Mais comment connaître et concilier ces attentes très diverses ?
La marque du consommateur offre une première réponse avec la mise en place d’un dispositif technique (le site internet) permettant de recueillir les informations sur les caractéristiques (économiques, écologiques et sociales) de la demande. Puis vient l’organisation sous forme de coopérative de petits producteurs répondant au cahier des charges résultant du dispositif technique. Enfin, la distribution du produit comporte un emballage qui informe les consommateurs de la démarche.Cette façon de procéder n’est pas très éloignée des études de marché classiques proposées par le marketing. Elle s’en distingue toutefois par deux aspects.

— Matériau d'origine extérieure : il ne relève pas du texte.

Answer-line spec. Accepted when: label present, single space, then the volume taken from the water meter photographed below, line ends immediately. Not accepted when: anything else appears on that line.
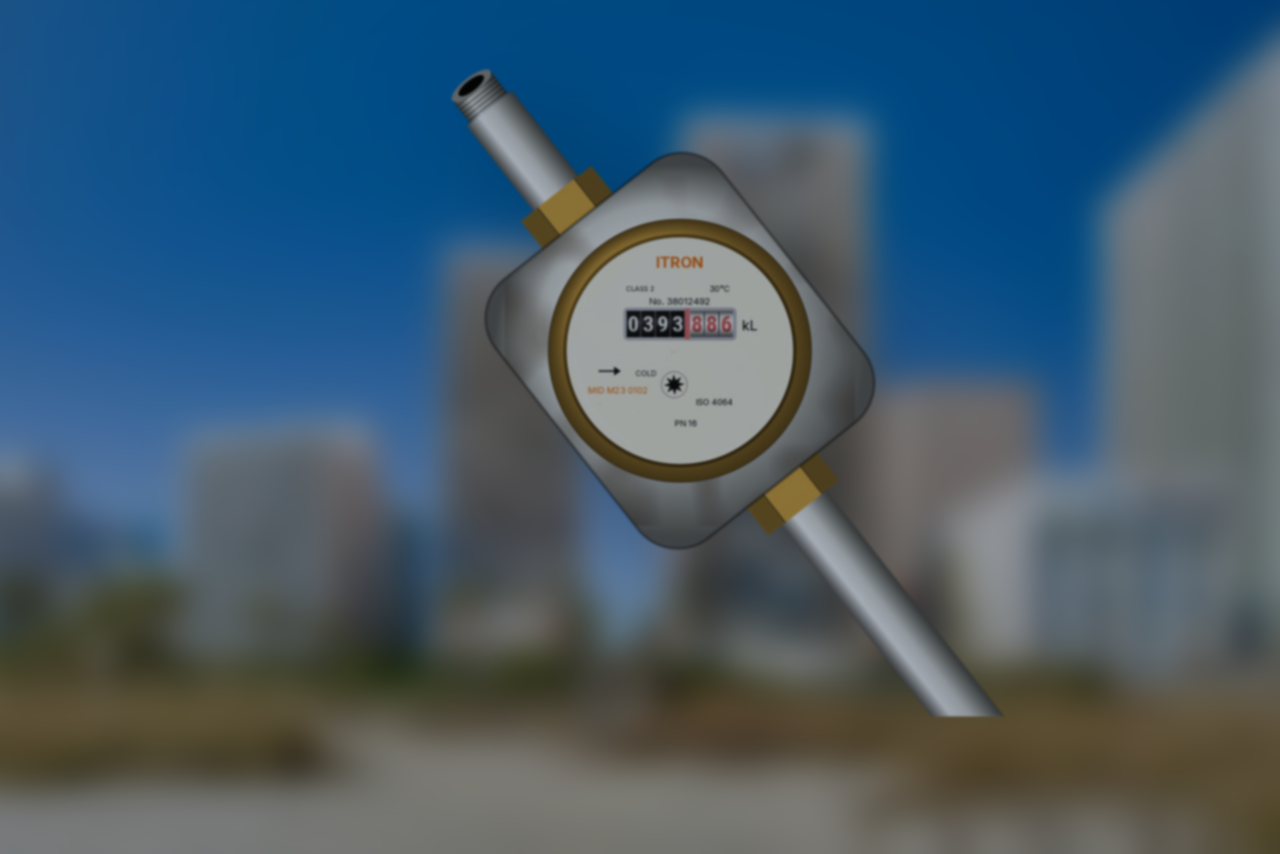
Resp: 393.886 kL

Il s’agit, premièrement, d’une initiative de la société civile qui vise moins l’intérêt individuel que le bien-être général. Soulignons ensuite que les porteurs de ce projet envisagent de se regrouper en une société coopérative d’intérêt collectif (SCIC). Or une telle structure permet d’associer à la décision consommateurs et producteurs, offrant ainsi la possibilité de compléter le dispositif technique d’expression de la demande par une délibération interne (à la marque consommateur) ; une démocratisation du système est ainsi possible.
Passer du libéralisme au délibéralisme
Pour l’instant, cette initiative salutaire est l’œuvre d’un collectif qui a fixé seul le prix de départ. Il est désormais souhaitable, dans une perspective de démocratisation de l’économie, d’aller plus loin en établissant un processus délibératif (et non plus seulement agrégatif) en amont (débat sur l’élaboration des questions et des barèmes tarifaires) et en aval (discussions contradictoires sur le choix des régions testes, des distributeurs…).
Une telle démarche délibérative n’est pas seulement un plus démocratique ; c'est un garde-fou nécessaire. En effet, en organisant un débat contradictoire – notamment sur le prix, les conditions de production, la qualité, les contraintes de distribution – la délibération participe à l’information et à la prise de conscience des enjeux ; elle permet ainsi de continuer à discuter des valeurs du projet et de les garder en ligne de mire. Elle seule peut permettre de lutter durablement contre la récupération et le dévoiement toujours possible du projet, comme l’a illustré par le passé la grande distribution en abaissant les standards du bio et du commerce équitable.
Sur le plan théorique, cette initiative solidaire est un exemple concret de l’innovation économique portée par la société civile. Même dans une société globalisée, dominée par les arbitrages financiers, les citoyens peuvent avoir une influence sur l’économie.
Car cette dernière n’échappe pas à la volonté des acteurs : il s’agit d’un système de rapports sociaux où se confrontent des acteurs divers ayant des intérêts individuels et ou collectifs divergents. Et la meilleure façon de concilier ces antagonismes n’est pas de les nier par un régime de justification libéral qui laisse les forces oligopolistiques du marché dicter leurs lois aux dépens de l’intérêt général.
Or en démocratie, l’intérêt général est déterminé par la délibération collective, c’est-à-dire par la confrontation égalitaire, dans l’espace public, d’opinions différentes conduisant à l’adoption d’une norme commune qui peut, à tout moment, être remise en cause. Cette délibération démocratique, bien que minoritaire, existe dans l’économie contemporaine à travers certaines initiatives solidaires qui créent des « espaces publics de proximités » favorables à une régulation citoyenne, à l’image des régies de quartiers, accorderies ou tiers lieux.
Et il s’agit pour nous, chercheurs, de théoriser à partir de ces expériences concrètes un nouveau paradigme économique, pour penser l’économie comme une science sociale inscrite dans la société démocratique et non plus comme une science formelle régissant une sphère autonome échappant à la régulation politique. En d’autres mots, sortir du libéralisme pour entrer dans le délibéralisme.